HOME BLOG ARCHIVE TAGS

Linux and Win32 Native Thread Naming

November 07, 2015

Multithreaded programing is hard. One technique that helps developing complex software is to set thread names, later identifiable in the debugger (or logs).

Linux and Windows have very different approaches to native thread naming. While Linux offers a direct and globally accessible method - in the best Unix-like I/O tradition - Win32 suffers with kludgy ways of achieving the same goal.

WINDOWS GOT IT FIRST

A long time ago, Matt Pietrek (of Under The Hood and BoundsChecker fame) wrote about the thread information block (TIB), a data structure associated with each Win32 thread. He documented common TIB fields, and it didn’t take long for programmers to setup pvArbitrary pointers as extra TLS slots.

One interesting pvArbitrary application is described by McKay and Woodring in their book “Debugging Windows Programs”. To set its name, a thread calls the special function below (snippet from the book):

 1
 2
 3
 4
 5
 6
 7
 8
 9
10
11
12
13
14
15
16
17
18
19
BOOL SetThreadName( char *pszName )
{
(...)
    char **ppszThreadName = 0;

    __asm {
        mov eax, fs:[0x18] // calling thread TIB
        add eax, 0x14      // pvArbitrary is at offset 0x14 in TIB

        // ppszThreadName = &TIB->pvArbitrary
        mov [ppszThreadName], eax
    }

(...)

    *ppszThreadName = pszName;

(...)
}

When debugging, pseudo register @TIB can be employed in a watch window expression to retrieve the name:

1
(char *)(dw(@TIB + 0x14))

They also described a second technique, removed from above SetThreadName() for readability. It was presented first by Jay Bazuzi at the 1999 Microsoft TechEd Conference (back then, he was a developer from Visual C++ team).

This second mechanism is now the standard: a special SEH Exception is raised to name a thread. Tools that implement this protocol catch the first chance exception, receive the thread id, do IPC with ReadProcessMemory(), and recover the name.

Unfortunately, Windows kernel has no knowledge of these user space conventions. Problems can happen in many unpredictable ways, as when @TIB->pvArbitrary is already taken by third-party components. Finally, the RaiseException() mechanism is very error prone (subject to annoying races, and does nothing when no one is listening).

BUT LINUX GOT IT RIGHT

Until kernel version 2.6.9, there was no way to natively set thread names in Linux; and it was not until release 2.6.11 that a corresponding get facility was created.

Since glibc 2.12, pthread_setname_np() and pthread_getname_np() can be called to set/get thread names. Pthreads leverages kernel functionality directly through prctl() or ‘/proc/self/task/[tid]/comm’ files.

Some confusion surrounds prctl() options. Old documentation stated that PR_SET_NAME and PR_GET_NAME worked on process names.
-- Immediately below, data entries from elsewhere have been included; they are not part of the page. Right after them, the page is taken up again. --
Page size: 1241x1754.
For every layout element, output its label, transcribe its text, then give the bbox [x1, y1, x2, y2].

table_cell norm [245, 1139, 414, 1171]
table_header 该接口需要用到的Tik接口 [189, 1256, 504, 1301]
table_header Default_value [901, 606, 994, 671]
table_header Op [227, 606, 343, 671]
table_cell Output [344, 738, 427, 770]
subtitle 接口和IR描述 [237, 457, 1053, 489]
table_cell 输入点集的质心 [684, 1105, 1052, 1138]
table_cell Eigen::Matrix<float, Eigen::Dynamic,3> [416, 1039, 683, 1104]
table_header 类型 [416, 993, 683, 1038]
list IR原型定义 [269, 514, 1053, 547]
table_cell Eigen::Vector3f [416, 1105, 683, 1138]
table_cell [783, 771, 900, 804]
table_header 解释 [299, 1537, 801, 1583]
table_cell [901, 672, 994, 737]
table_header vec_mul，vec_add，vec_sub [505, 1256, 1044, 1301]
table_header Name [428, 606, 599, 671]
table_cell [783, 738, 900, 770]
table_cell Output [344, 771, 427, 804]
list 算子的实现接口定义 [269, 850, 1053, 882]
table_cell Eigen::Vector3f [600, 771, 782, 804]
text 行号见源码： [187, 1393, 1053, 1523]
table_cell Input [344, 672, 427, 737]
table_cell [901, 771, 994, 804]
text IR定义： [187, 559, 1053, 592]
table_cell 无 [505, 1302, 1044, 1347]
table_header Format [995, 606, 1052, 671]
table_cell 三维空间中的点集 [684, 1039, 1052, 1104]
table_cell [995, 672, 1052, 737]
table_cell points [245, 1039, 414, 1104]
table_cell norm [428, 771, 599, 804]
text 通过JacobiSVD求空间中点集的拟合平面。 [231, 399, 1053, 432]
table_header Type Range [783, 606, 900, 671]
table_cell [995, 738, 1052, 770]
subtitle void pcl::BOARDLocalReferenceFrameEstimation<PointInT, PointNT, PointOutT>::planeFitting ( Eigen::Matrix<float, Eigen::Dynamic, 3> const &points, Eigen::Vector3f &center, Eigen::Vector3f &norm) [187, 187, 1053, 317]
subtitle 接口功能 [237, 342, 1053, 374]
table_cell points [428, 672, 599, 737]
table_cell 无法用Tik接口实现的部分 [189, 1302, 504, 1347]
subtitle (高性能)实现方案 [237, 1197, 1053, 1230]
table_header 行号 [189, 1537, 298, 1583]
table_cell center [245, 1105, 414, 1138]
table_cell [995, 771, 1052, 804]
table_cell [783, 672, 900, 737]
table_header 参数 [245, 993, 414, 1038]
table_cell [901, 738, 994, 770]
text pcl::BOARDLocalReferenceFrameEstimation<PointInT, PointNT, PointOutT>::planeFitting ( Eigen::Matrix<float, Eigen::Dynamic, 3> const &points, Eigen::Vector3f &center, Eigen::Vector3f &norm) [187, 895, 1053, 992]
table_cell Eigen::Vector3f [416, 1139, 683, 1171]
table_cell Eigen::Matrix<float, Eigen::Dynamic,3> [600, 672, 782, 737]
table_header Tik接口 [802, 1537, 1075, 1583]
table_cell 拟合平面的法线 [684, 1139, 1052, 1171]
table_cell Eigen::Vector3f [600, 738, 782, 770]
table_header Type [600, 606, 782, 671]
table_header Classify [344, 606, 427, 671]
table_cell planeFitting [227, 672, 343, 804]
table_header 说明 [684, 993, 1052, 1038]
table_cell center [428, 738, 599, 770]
In fact, they are used to operate on tasks (threads and processes under Linux are abstracted as schedulable tasks; see clone() system call for more details).

Thread naming is easy to implement on outdated glibc systems:

1
2
3
4
5
6
7
#include <sys/prctl.h>

// task name is restricted to 16 chars, including '\0';
prctl(PR_SET_NAME, (unsigned long) "thread_name");

// make sure name is at least [15 + 1] chars in length;
prctl(PR_GET_NAME, (unsigned long) name);

Old GDB versions can’t show task names with info threads. In this case, a bash loop inside appropriate ‘/proc/[pid]/task’ directory is enough to generate a list:

1
$ for t in */; do echo -n "$t - "; cat "$t"/comm; done

Linux thread name limit of 16 chars comes from TASK_COMM_LEN. When prctl syscall is made to PR_SET_NAME/PR_GET_NAME, current task ‘comm’ field size enforces it indirectly. This small buffer capacity is a low price to pay, for a very consistent functionality.